Through three successive versions of governance, both front and back navigation scenarios have 50% benefits, and Abort rates also have 10% to 20% benefits. The overall earnings are positive, but the challenge is how do we sustain those gains.

Long term control

If there is no long-term control plan, with the iteration of the version of the business, the previous optimization will be consumed in less than three or five versions.

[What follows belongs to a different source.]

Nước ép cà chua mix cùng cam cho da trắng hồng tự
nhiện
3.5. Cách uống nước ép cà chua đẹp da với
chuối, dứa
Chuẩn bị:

To this end, we built a set of APM performance monitoring platform to find and solve problems in the development and testing stage, without bringing problems online.

APM performance monitoring platform

In order to monitor APP performance daily, we built a set of offline “APM Performance Monitoring platform”, which can support performance monitoring of routine business scenarios, including memory, CPU, flow, etc., and timely find problems and alarm. Then with the performance follow up process, for the client performance guarantee to the last pass.

Memory analysis tool

Xcode Memory Gauge: In the Debug Navigator of Xcode, you can roughly check the memory usage.

Instruments – Allocations: You can view virtual memory Allocations, heap information, object information, call stack information, VM Regions information, and more. You can use this tool to analyze memory and optimize it for local.

Leaks: Used to detect memory Leaks.

This tool allows you to view the memory usage of different types of memory, such as the size of dirty memory, to help analyze the cause of excessive memory and memory leaks.

For details about Memory paging, see WWDC 2016-syetem Trace in Depth.

Memory Resource Exceptions: Starting with Xcode 10, when Memory usage is too high, the debugger can catch EXC_RESOURCE RESOURCE_TYPE_MEMORY Exceptions and break them where the exception is thrown.

Xcode Memory Debugger: In Xcode, you can directly view the interdependencies between all objects. It is very convenient to find problems with cyclic references. You can also export this information as a memgraph file.

Memgraph + command line instructions: With the memgraph file output in the previous step, you can analyze memory with a few instructions. Vmmap displays process information and VMRegions information. You can view information about a specified VMRegion with grep. Leaks traces objects in the heap to see memory leaks, stack information, and more. The heap prints all the information in the heap, making it easy to track objects that have a large footprint. Malloc_history makes it easy to find problems by looking at the stack information for objects that are produced by the heap directive.

Malloc_history ===> Creation; Leaks = = = > the Reference; Heap & vmmap ===> Size.

MetricKit: A new monitoring framework for iOS 13 that collects and processes battery and performance metrics. When users use the APP, iOS will record various indicators, and then send them to apple server, and automatically generate relevant visual reports. The Organizer can be checked by Window -> Organizer -> Metrics, including battery, boot time, lag, memory, disk read and write. MetricKit can also be integrated into a project and upload data to its own service for analysis.

MLeaksFinder: Can detect memory leaks without breaking code by determining if all its children are destroyed after the UIViewController is destroyed.

Graphics API Debugger: A series of Google open source Graphics debugging tools that can examine, fine-tune, and replay applications’ graphics-driven API calls.

Arm Mobile Studio: Professional GPU analysis tool.